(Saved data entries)
- - -
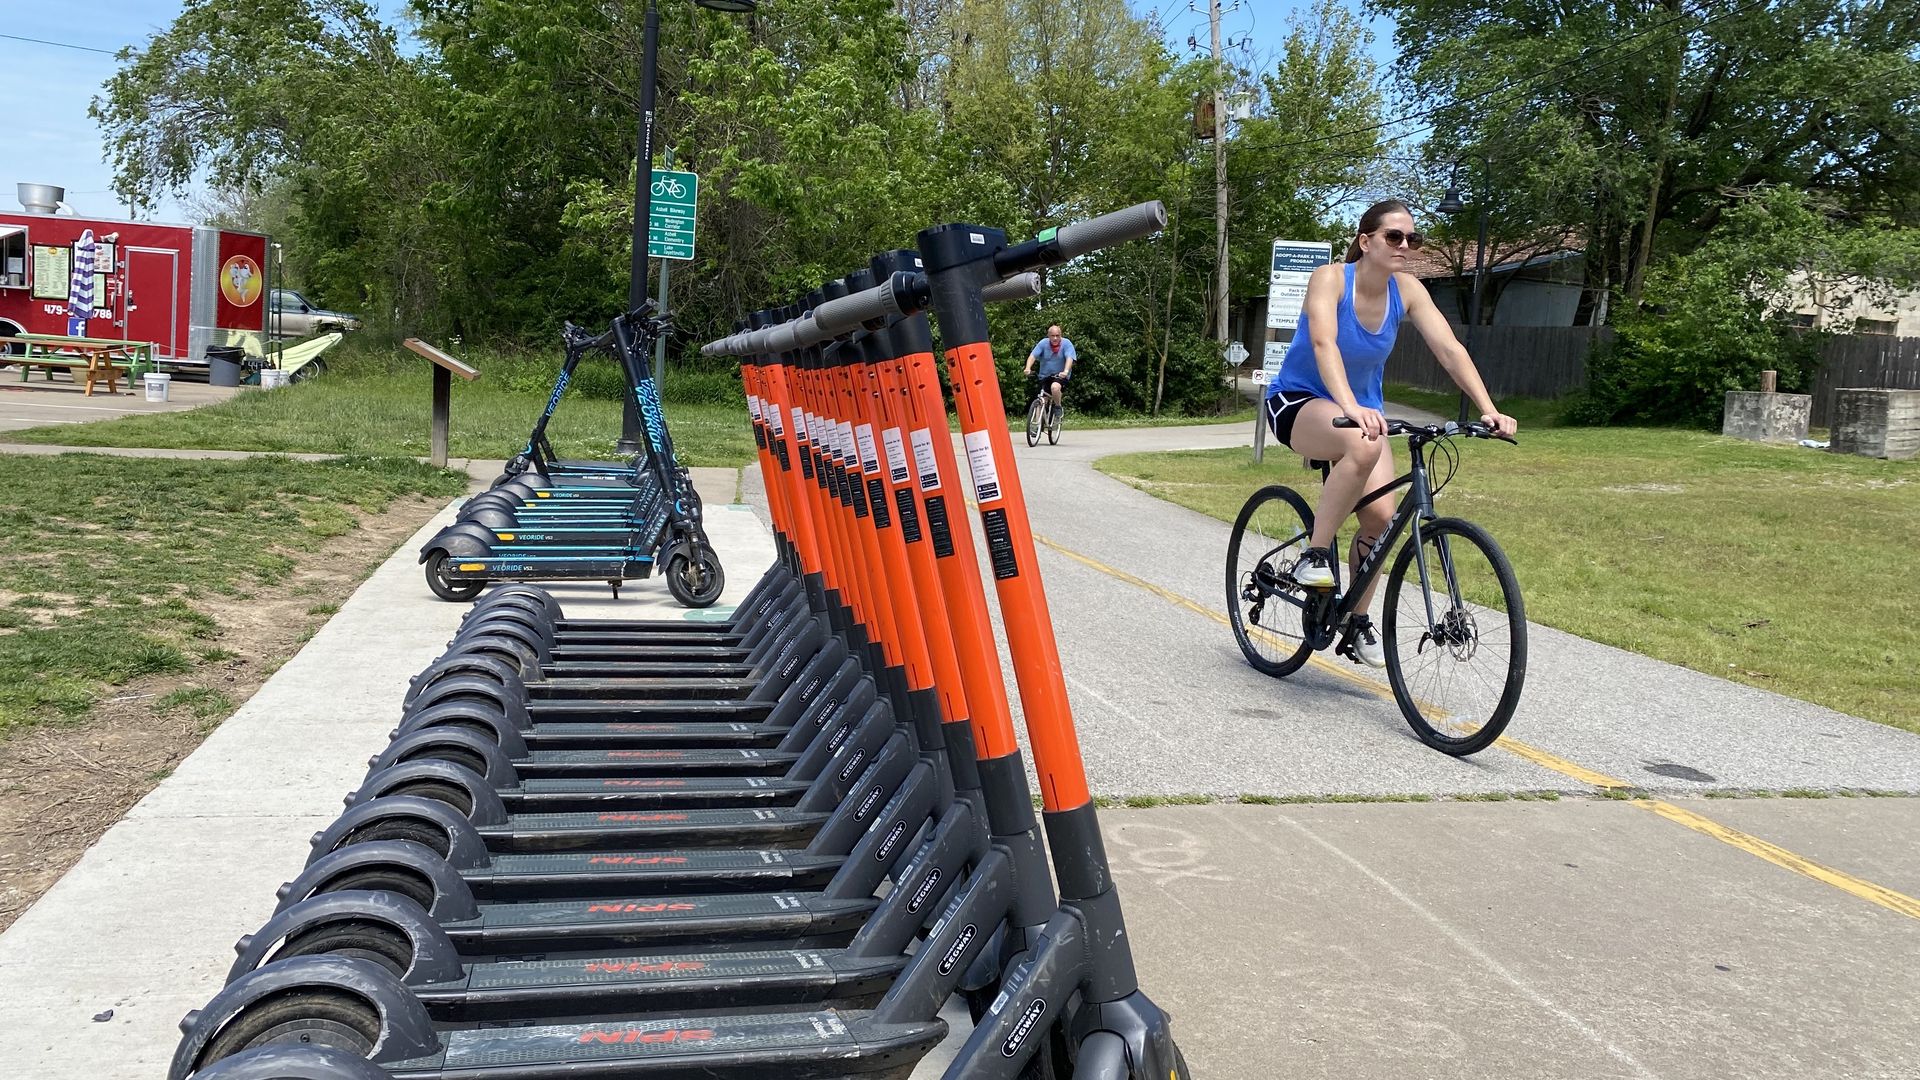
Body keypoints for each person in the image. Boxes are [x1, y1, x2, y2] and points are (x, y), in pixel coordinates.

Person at [1263, 198, 1517, 668]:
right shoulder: (1332, 278)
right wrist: (1350, 406)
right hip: (1298, 403)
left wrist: (1489, 409)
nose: (1405, 245)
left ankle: (1356, 620)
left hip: (1363, 417)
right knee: (1364, 441)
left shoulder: (1409, 290)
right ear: (1366, 241)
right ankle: (1315, 555)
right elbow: (1323, 342)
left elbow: (1449, 349)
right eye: (1394, 237)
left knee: (1380, 522)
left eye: (1413, 238)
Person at [1024, 324, 1075, 409]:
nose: (1055, 338)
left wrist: (1066, 371)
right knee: (1041, 401)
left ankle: (1058, 408)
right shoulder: (1043, 343)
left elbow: (1069, 358)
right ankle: (1037, 420)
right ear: (1048, 336)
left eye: (1057, 336)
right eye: (1052, 336)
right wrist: (1027, 368)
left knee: (1054, 387)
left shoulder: (1067, 344)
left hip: (1060, 376)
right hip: (1045, 376)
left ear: (1061, 335)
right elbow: (1032, 356)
- - -
Your output must be the exact lines from the one containing "left shoulder: (1067, 344)" through the end of the data above, both included, and nothing more.

> EXERCISE RESULT:
left shoulder: (1067, 344)
left hip: (1060, 376)
right hip: (1045, 376)
left ear: (1061, 335)
right elbow: (1032, 356)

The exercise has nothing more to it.